Las amenazas también se ciernen sobre el derecho a manifestarse. Un proyecto de enmienda presentado por la LND y que actualmente se está debatiendo en el Parlamento prevé que se revele la identidad de los apoyos financieros y materiales de las manifestaciones y concentraciones, lo que podría condenarse con pena de cárcel si la manifestación perturbara el orden público. Ahora bien, Birmania sigue siendo un país frágil, donde no faltan motivos para la cólera. Una tercera parte de la población sigue viviendo por debajo del umbral de la pobreza (8) y, por ahora, los verdaderos ganadores del crecimiento económico del país son los cronies (“acólitos”), empresarios que han hecho fortuna gracias a sus vínculos con la junta militar.
Los golpes contra la libertad de expresión han llegado acompañados de una explosión de mensajes de odio en Internet, principalmente en la red social Facebook, utilizada por 16 millones de birmanos –de un total de 18 millones de internautas y 53 millones de habitantes (9)–. La propaganda nacionalista está floreciendo en esa red social: información falsa, islamofobia, insultos racistas... Investigadores de la ONU han señalado la responsabilidad de la compañía de California en la banalización del odio hacia los rohingyas. “Me temo que Facebook se ha convertido en una especie de monstruo”, declaró Yanghee Lee, relatora especial de la ONU sobre la situación de los derechos humanos en Birmania (10).
A principios de septiembre de 2017, circularon mensajes que anunciaban a los internautas budistas que los musulmanes estaban preparando un ataque por el aniversario del 11 de Septiembre. Algunos activistas alertaron a Facebook, pero tardó varios días en reaccionar y en retirar los mensajes: una eternidad en un país donde un rumor es suficiente para desencadenar un brote de violencia. En julio de 2014 estallaron enfrentamientos mortales en Mandalay (en el centro) tras la difusión de información falsa en Facebook que anunciaba la violación de una mujer budista (11). El pasado mes de abril, el fundador de Facebook, Mark Zuckerberg, declaró en su audiencia ante el Congreso de Estados Unidos que se asignarían recursos específicos para detectar contenidos de odio y prometió contratar a más revisores de habla birmana.

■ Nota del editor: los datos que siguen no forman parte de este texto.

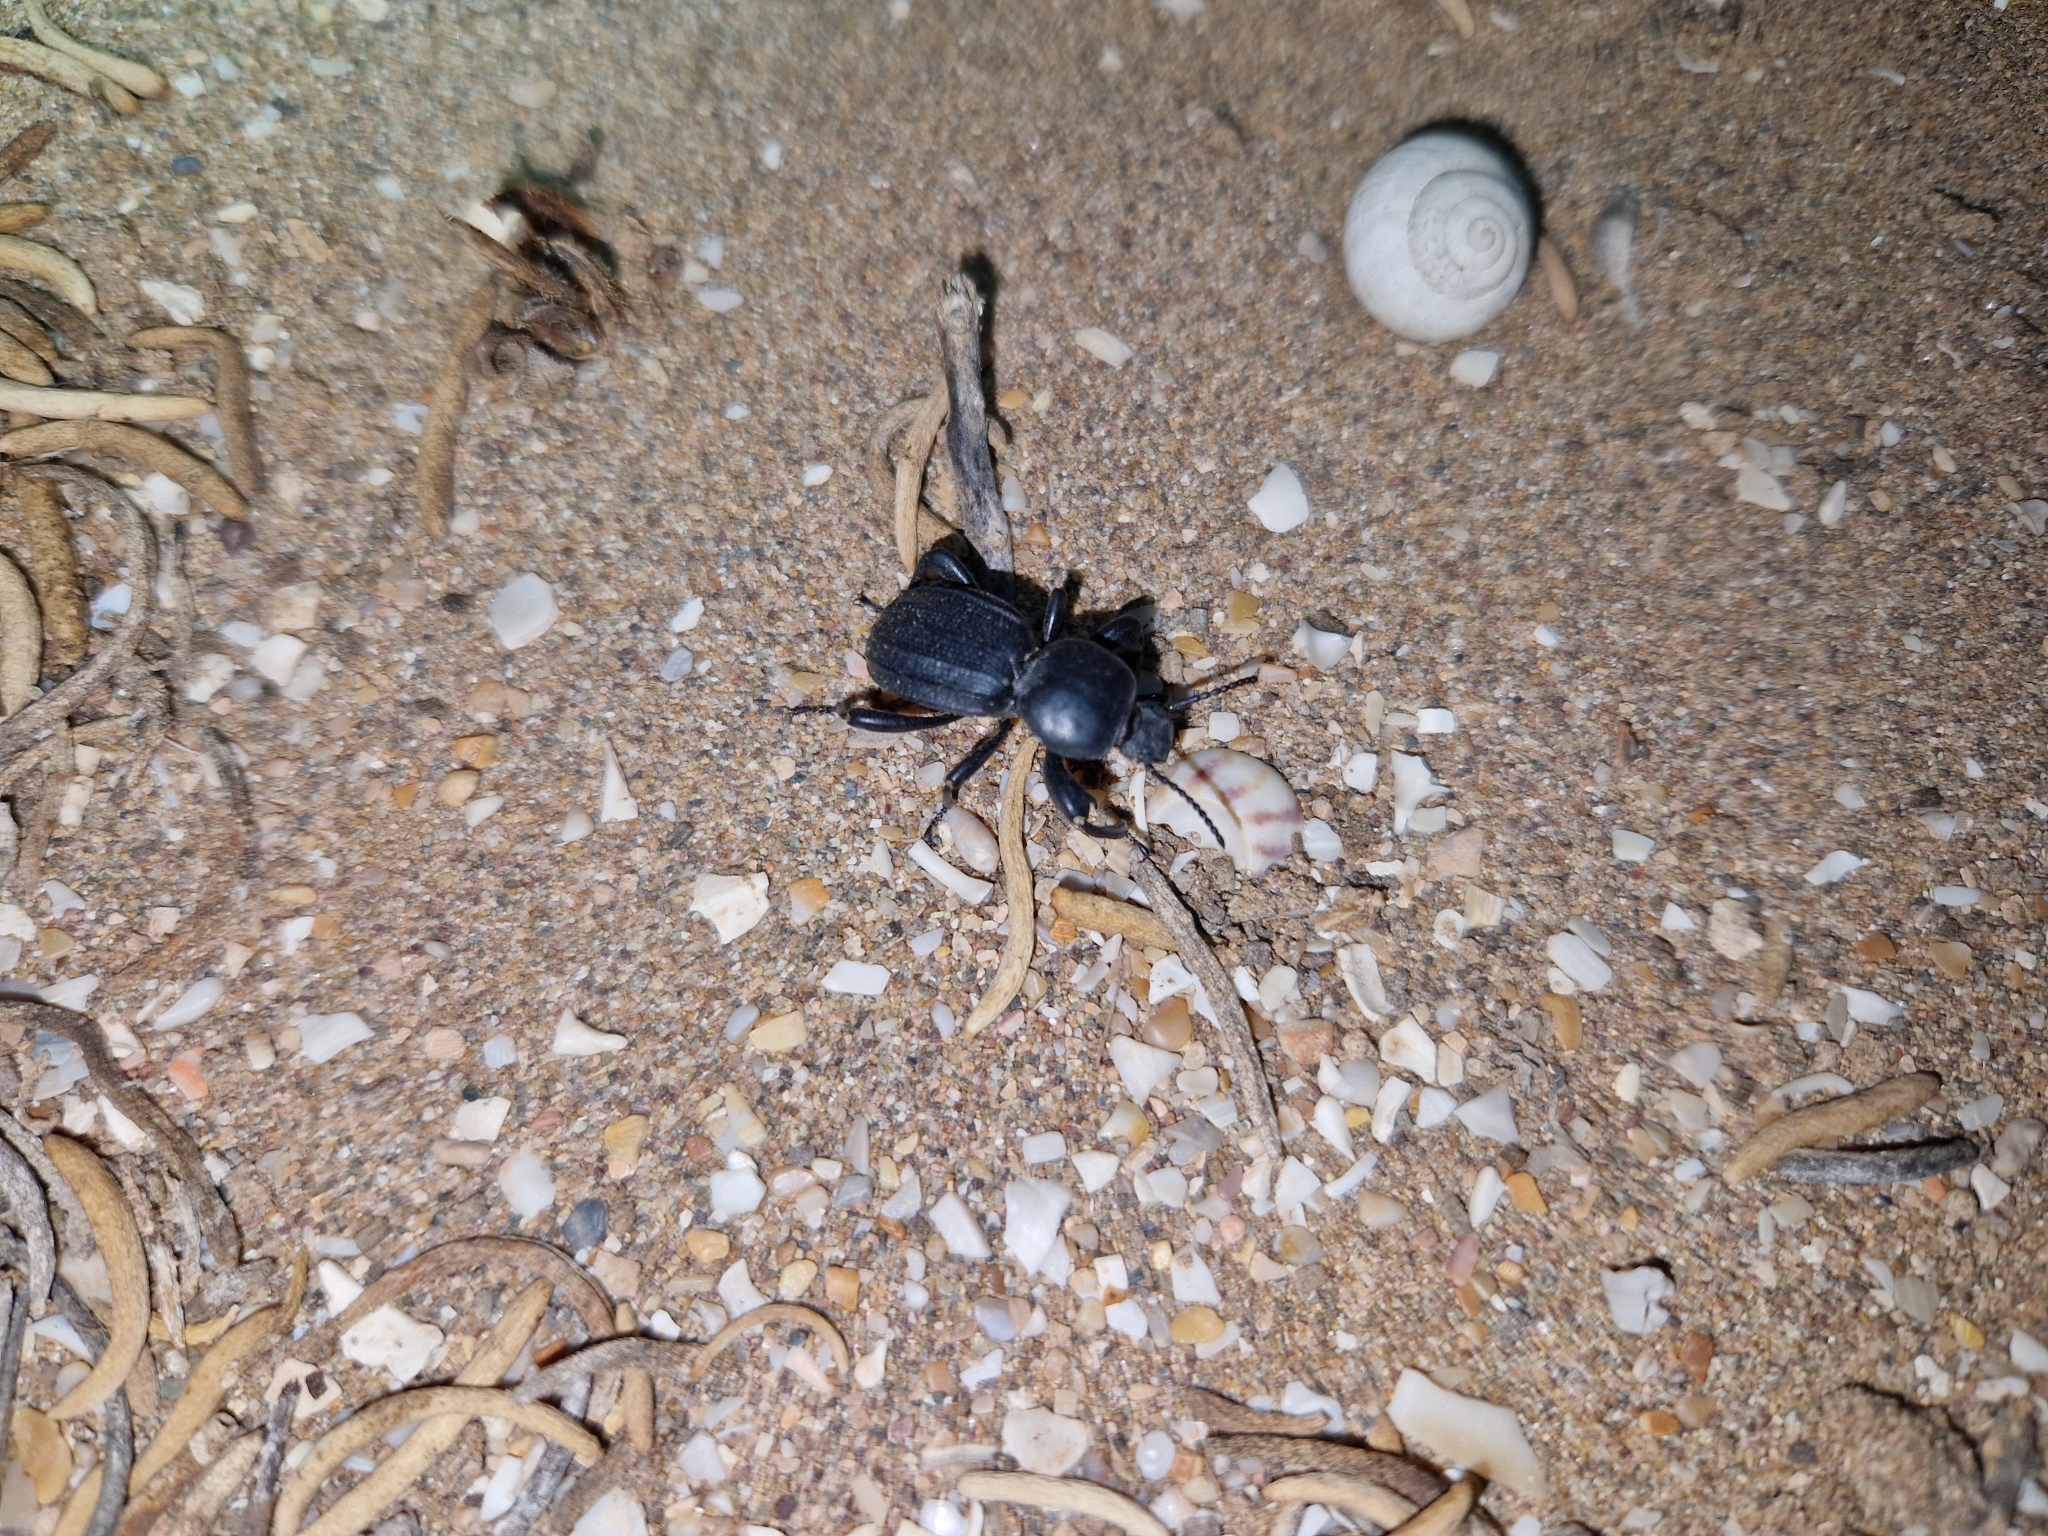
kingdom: Animalia
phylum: Arthropoda
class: Insecta
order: Coleoptera
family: Tenebrionidae
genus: Scaurus
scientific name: Scaurus uncinus
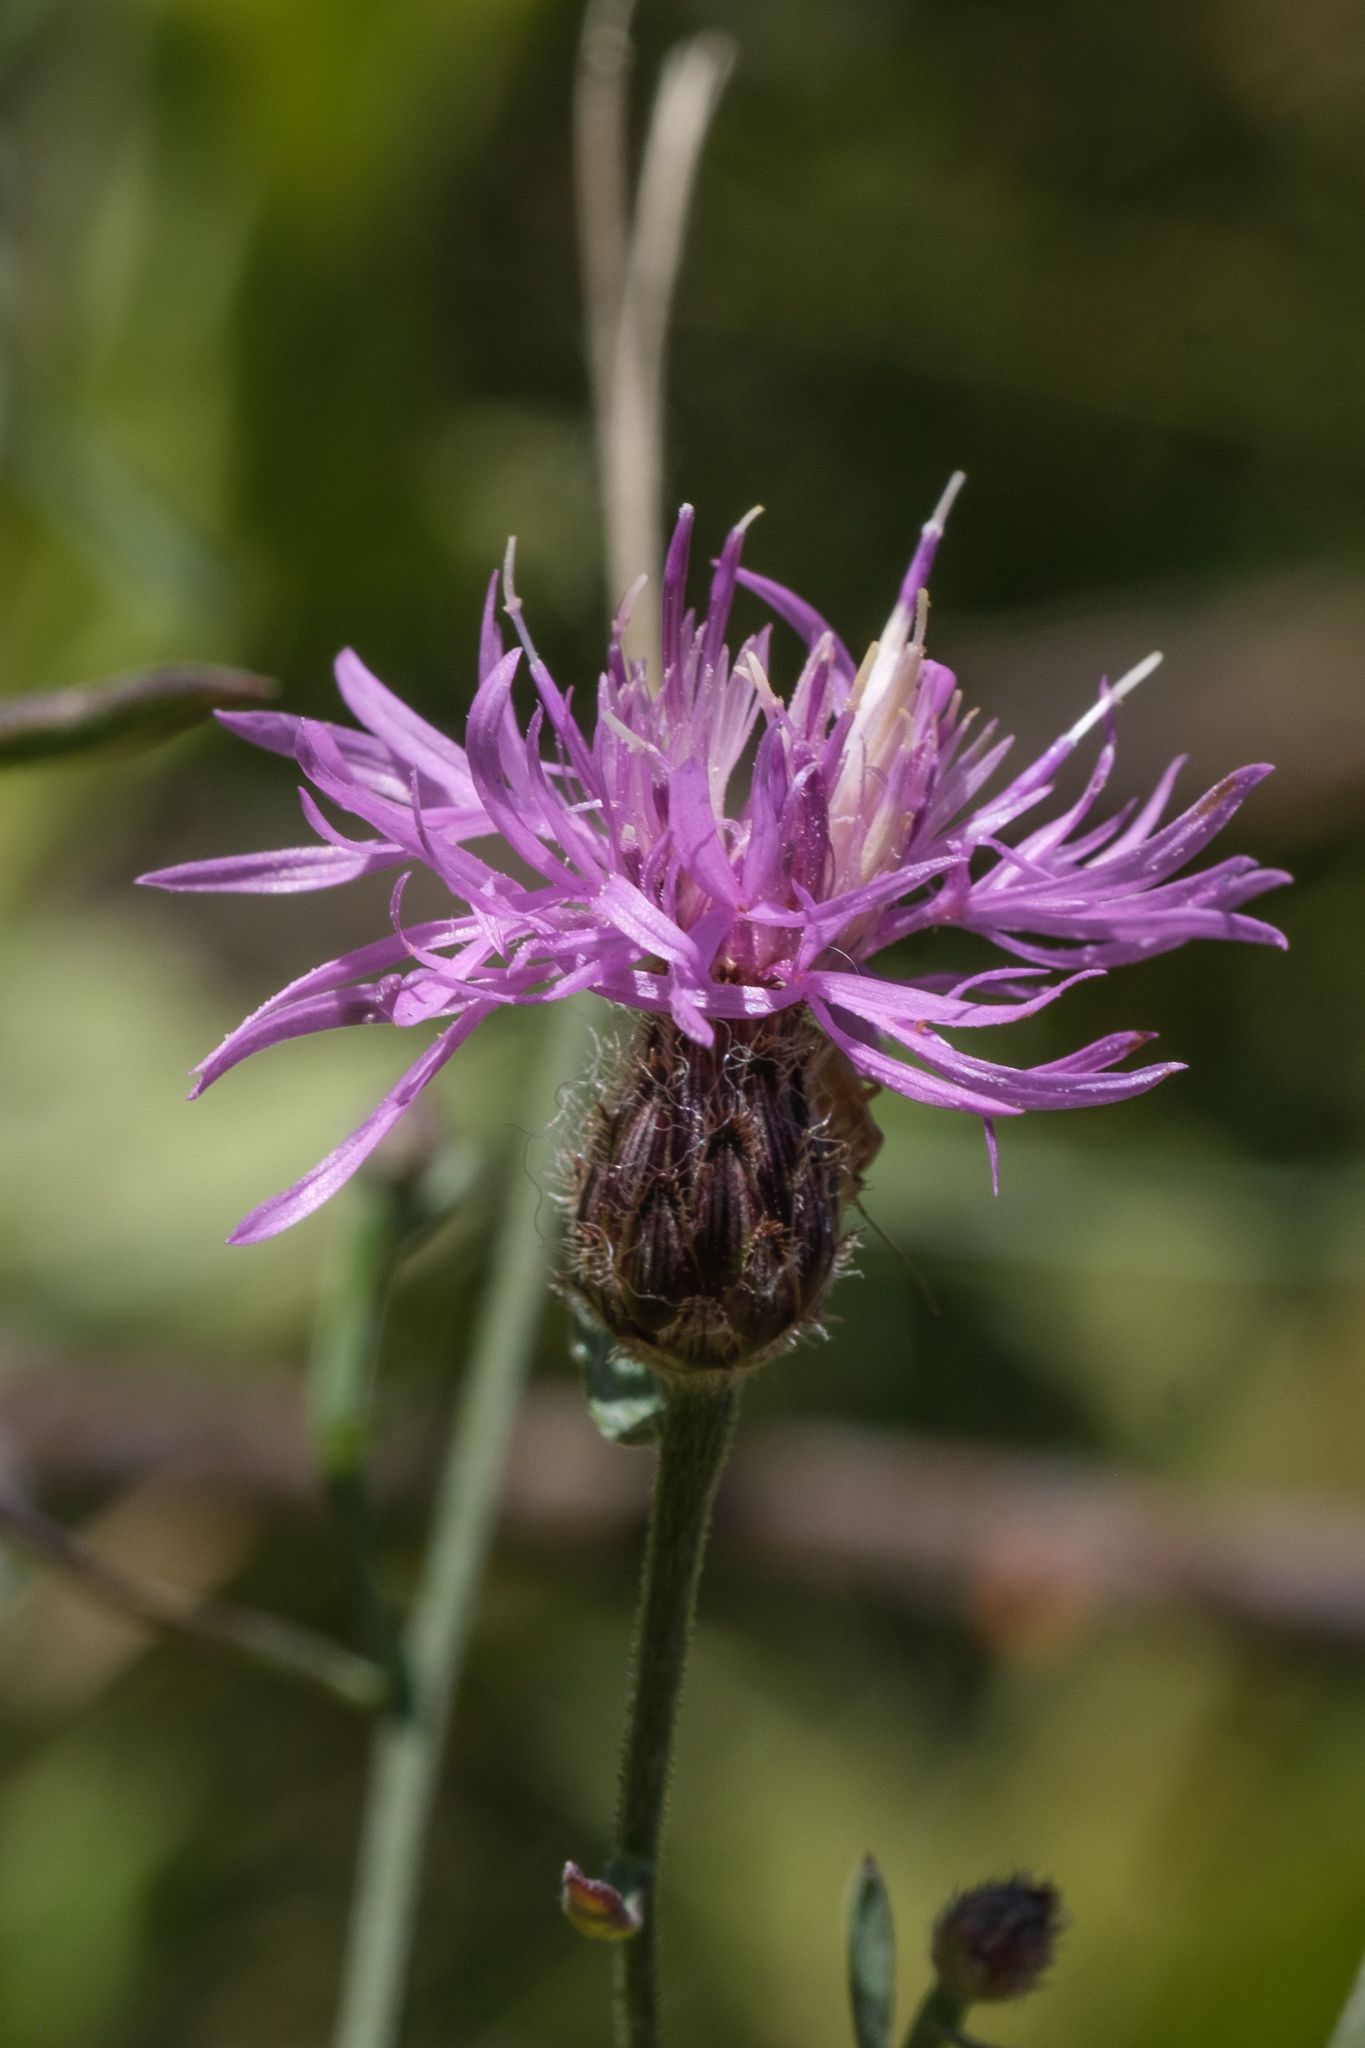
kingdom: Plantae
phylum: Tracheophyta
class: Magnoliopsida
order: Asterales
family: Asteraceae
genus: Centaurea
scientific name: Centaurea stoebe
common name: Spotted knapweed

Mientras tanto, para Thet Swe Win, fundador de Synergy, una pequeña asociación por el diálogo interreligioso, la red social sigue siendo un campo de minas. Es uno de los pocos budistas que defienden abiertamente a los rohingyas e incluso visita los campos de refugiados en Bangladesh. Sin embargo, en las redes sociales, los internautas agresivos lo llaman “parásito” y también le acosan por teléfono. “Estos nacionalistas actúan como hienas, están bien organizados y son difíciles de detener”, deplora Thet Swe Win. Pero insiste: “La injusticia continúa porque las personas se callan. Lo hacen para protegerse, pero se equivocan. Nada impide que el Ejército vaya a por ellas la próxima vez”.